16.   Bhuna Co-Operative Sugar Mill Ltd vs Mohinder Singh [2001 (90) FLR 179, (2001) ILLJ 494 P H, (2000) 126 PLR 548]

It was held that the onus to prove abandonment was on the management.

17.   D.K. Yadav vs J.M.A. Industries Ltd [1993 SCR (3) 930, 1993 SCC (3) 259]

The Supreme Court in many words rejected the contention put forth by the management that employee's eight days absence from duty brings about automatic loss of lien on the post and nothing more need be done by the management to pass an order terminating the service. The Supreme Court declared that such a contention bears no substance. It is observed that striking of the name from the rolls for unauthorised absence from duty amounted to termination of service and absence from duty for 8 consecutive day’s cannot automatically amount to misconduct and termination of service on such grounds without complying with minimum principles of natural justice would not be justified.

18.   Management of Continental vs Workmen Of Continental [ILR 2004 KAR 54, (2003) IIILLJ 612 Kant] – “A VERY IMPORTANT CASE LAW”

A contract of employment can be determined under a number of circumstances such as death, impossibility, frustration, abandonment, voluntary retirement, superannuation, retrenchment, discharge under the contract, discharge on transfer or closure of the establishment, and dismissal or removal by way of punishment. Therefore if it is proved that an employee voluntarily abandoned the job, then, the contract of employment between such employee and the management comes to an end. The contract of service comes to an end where the employee abandons his job.

The term "abandonment of service" has not been defined in the Rules. In RANDOM HOUSE DICTIONARY, the word "abandonment" has been explained to mean "to leave completely and finally, forsake utterly, to relinquish, to renounce, to give up all concern in something".

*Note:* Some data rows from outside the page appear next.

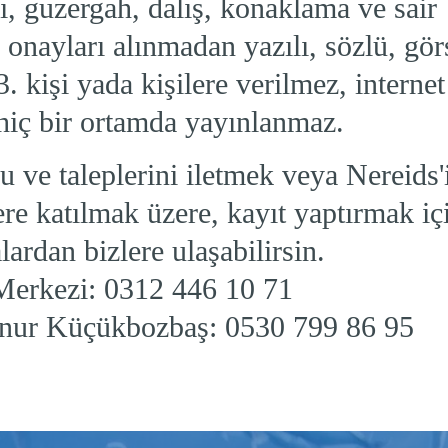
ı, guzergah, dalış, konaklama ve sair
i onayları alınmadan yazılı, sözlü, gör
3. kişi yada kişilere verilmez, internet
hiç bir ortamda yayınlanmaz.
u ve taleplerini iletmek veya Nereids'
ere katılmak üzere, kayıt yaptırmak iç
ardan bizlere ulaşabilirsin.
 Merkezi: 0312 446 10 71
Onur Küçükbozbaş: 0530 799 86 95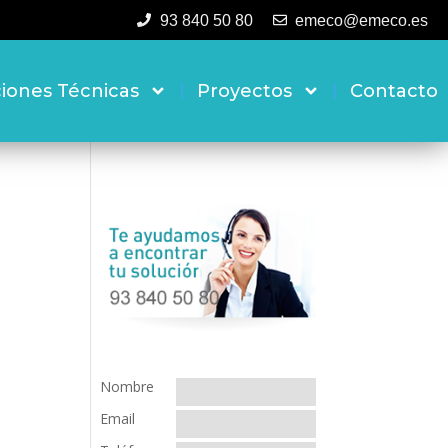
93 840 50 80
emeco@emeco.es
ciones Técnicas
Proyectos
Contacto
Nombre
Email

According to ENGLISH LAW DICTIONARY by EARL LOVITT (1959) Edition, abandonment when used in relation to an office, according to BLACK'S LAW DICTIONARY means "Voluntary relinquishment". In order to constitute abandonment, therefore, there must be total or complete giving up of duties so as to indicate an intention not to resume the same. Abandonment must be total and under the circumstances, it should clearly indicate an absolute relinquishment.

Abandonment may be actual or can be imputed. Abandonment or relinquishment of service is a question of intention, and normally such intention is not attributed to an employee in the absence of adequate and substantial evidence in that behalf. However, the intention may be inferred from the acts and conduct of the employee.

The question whether an employee has abandoned the employment or not is a question of fact which is required to be resolved in the light of facts and circumstances of each case. There cannot be any strait-jacket formula in that regard. Temporary or short absence, perhaps, may not constitute an abandonment of an office. The length of absence and other attending facts and circumstances of the case may lead to an inference that an employee has voluntarily abandoned the employment.

Under Common Law, an inference that an employee has abandoned or relinquished his service is not easily drawn unless from the length of absence and from the surrounding circumstances an inference to that effect can be legitimately drawn. But, in those cases, where parties agree upon the terms and conditions of service and they are included in Certified Standing Orders or in Service Rules, the doctrine of Common Law would not be relevant.